In 2009 Q2 the proportion of income saved hit 8.6 per cent having been as low as 0.2 per cent in 2008 Q1. In 2013 Q1 the saving ratio had fallen back to 4.2 per cent. (Click here to download a PowerPoint of the chart.)
It is of course all too easy to over-interpret data. Nonetheless, there be will concern if households look to maintain consumption growth at rates substantially greater than those in disposable income for too long a period of time. Consumption smoothing could become a real problem for future economic activity if it was to result in a financially distressed household sector. Hence, an important question is the extent to which current rates of consumption growth are sustainable. Future consumption and income trends will therefore be analysed with enormous interest.
Data
Quarterly National Accounts, Q1 2013 Dataset Office for National Statistics
Articles
UK wages decline among worst in Europe BBC News, (11/8/13)
Squeezing the hourglass The Economist, (10/8/13)
UK first-quarter growth unchanged BBC News, (28/5/13)
Summer heatwave triggers shopping spree in ‘Wongaland’ economy Telegraph, Steve Hawkes and Steven Swinford (15/8/13)
Retail sales data better than expected as UK economy enjoys summer bounce Guardian, Heather Stewart (15/8/13)
Mark Carney is banking on you to keep spending Telegraph, Philip Aldrick (10/8/13)
NIESR upgrades UK economy but warns on consumer spending Telegraph, Philip Aldrick (2/8/13)
Consumers ‘expect better economy’ Belfast Telegraph, (4/8/13)
Questions
- Explain what you understand by consumption smoothing.

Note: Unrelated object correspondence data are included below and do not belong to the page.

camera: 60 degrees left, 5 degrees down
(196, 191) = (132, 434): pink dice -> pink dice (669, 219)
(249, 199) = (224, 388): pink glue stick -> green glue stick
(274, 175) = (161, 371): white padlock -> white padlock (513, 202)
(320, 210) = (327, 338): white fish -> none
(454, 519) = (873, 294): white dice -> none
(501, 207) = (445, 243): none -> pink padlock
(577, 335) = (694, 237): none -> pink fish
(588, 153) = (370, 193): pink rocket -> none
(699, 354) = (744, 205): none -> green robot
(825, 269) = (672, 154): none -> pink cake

- Why would we would typically expect consumption growth to be less variable than that in disposable income?
- Would we expect consumption growth to always be less variable than that in disposable income? Explain your answer.
- What impact do you think the financial crisis has had on consumer behaviour?
- To what extent do you think the current growth in consumer spending is sustainable?
- How important are expectations in determining consumer behaviour?